**What you will do**
Format everything from the line containing "Number of clips on the white backdrop: 10" down to the last of the rows as a numbered list, omitting any blank lines.

═════ Items

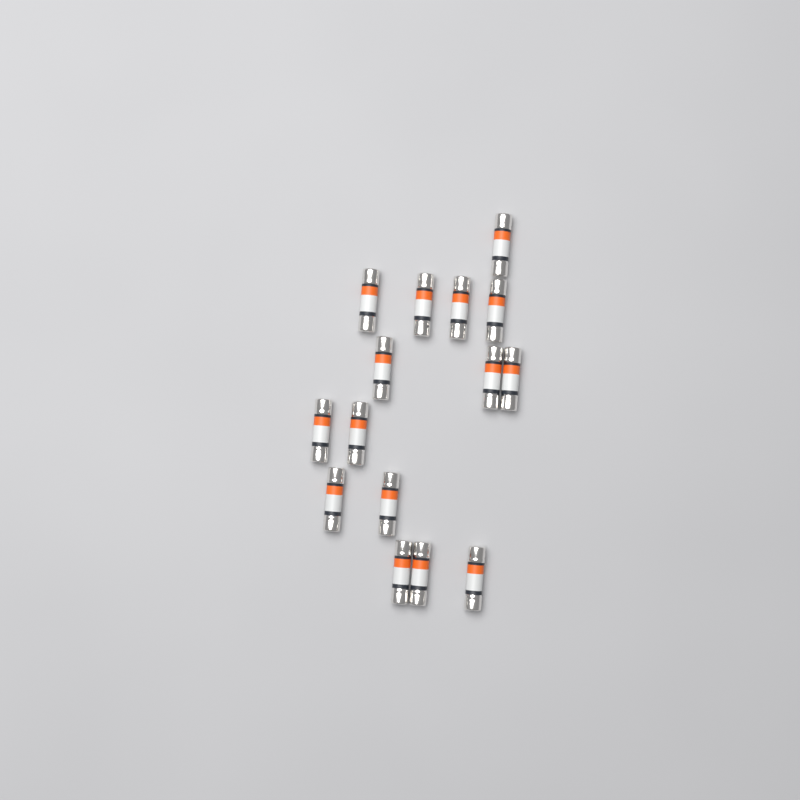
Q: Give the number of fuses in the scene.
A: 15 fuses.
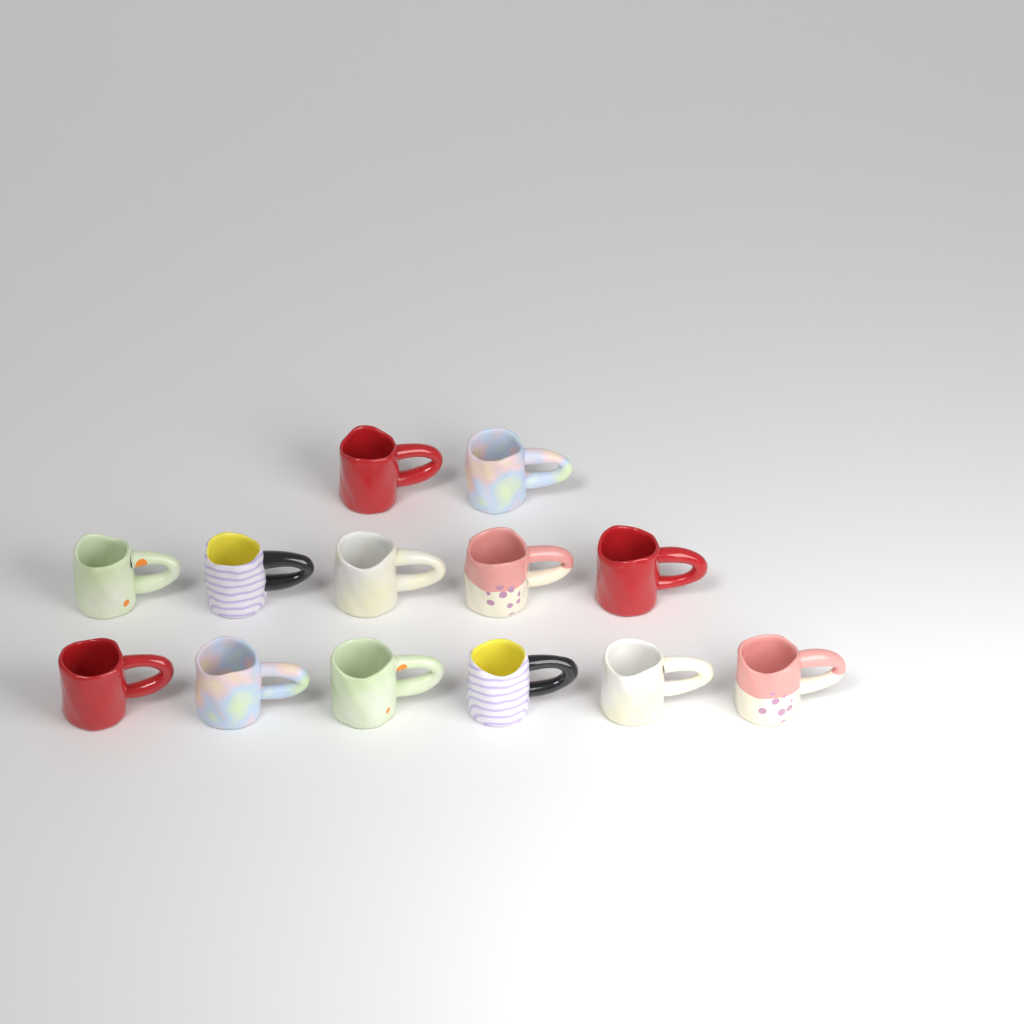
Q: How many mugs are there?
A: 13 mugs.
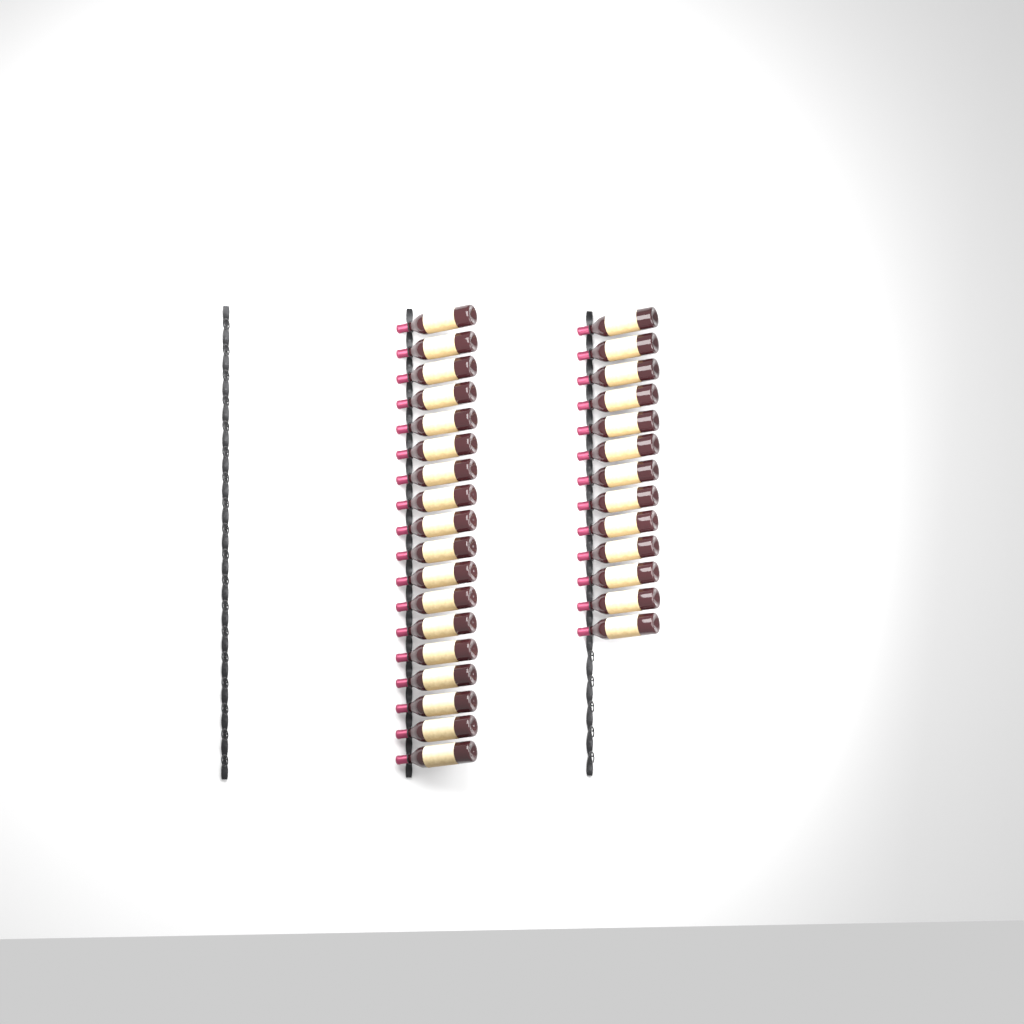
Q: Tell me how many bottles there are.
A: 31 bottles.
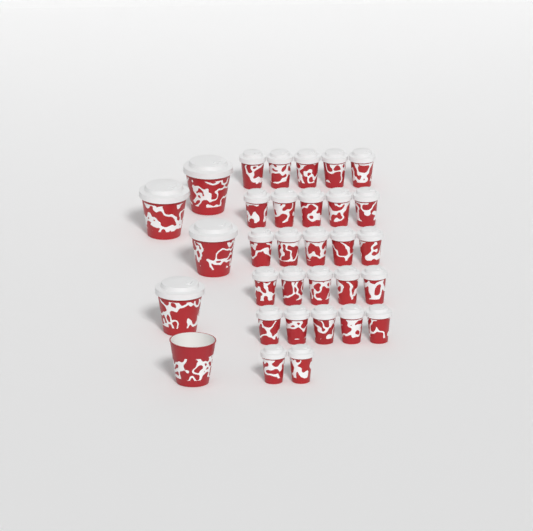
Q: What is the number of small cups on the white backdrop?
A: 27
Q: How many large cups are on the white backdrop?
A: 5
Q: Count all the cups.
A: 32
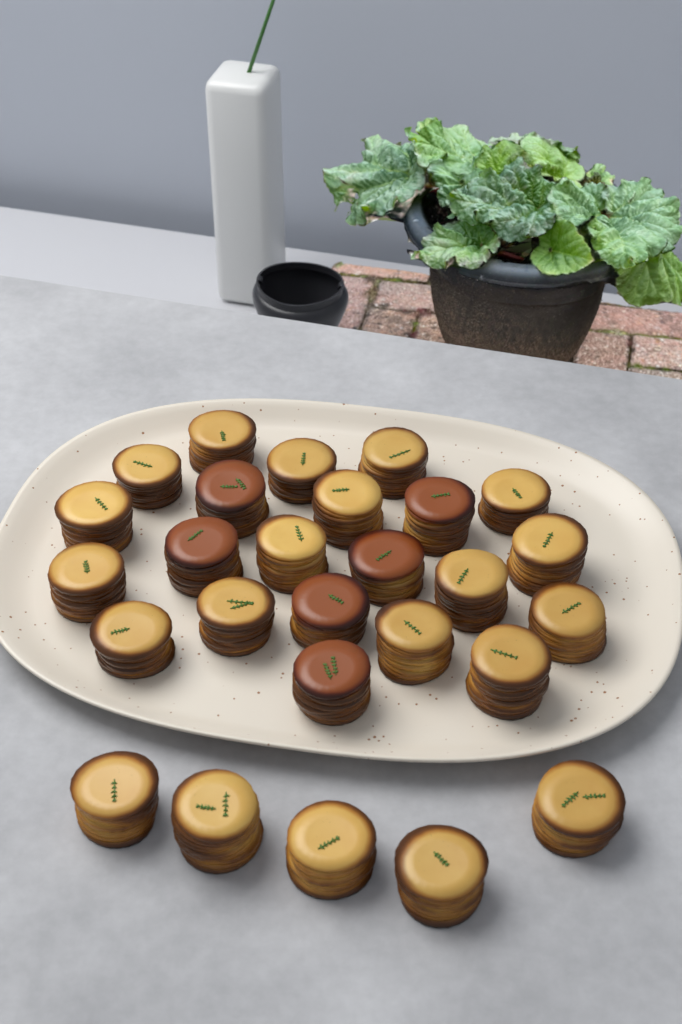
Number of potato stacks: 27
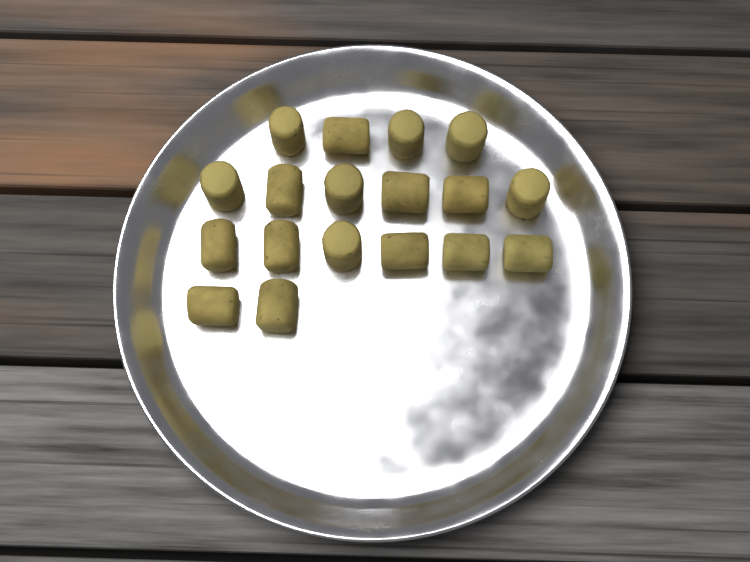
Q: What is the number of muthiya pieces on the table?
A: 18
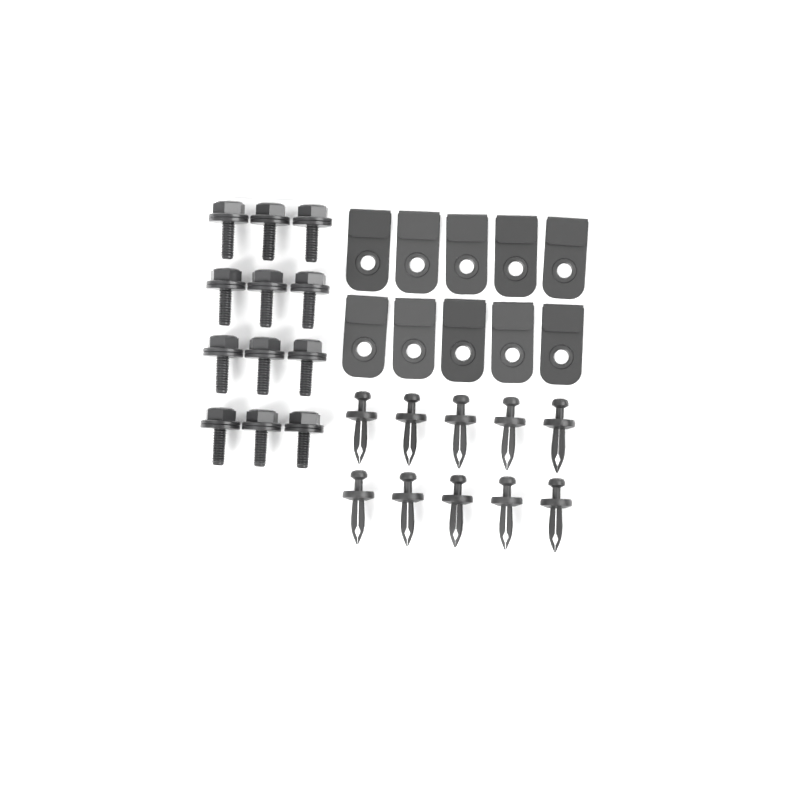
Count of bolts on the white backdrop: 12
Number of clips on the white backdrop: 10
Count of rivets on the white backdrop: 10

══════════

**Expected answer**
1. Number of clips on the white backdrop: 10
2. Count of rivets on the white backdrop: 10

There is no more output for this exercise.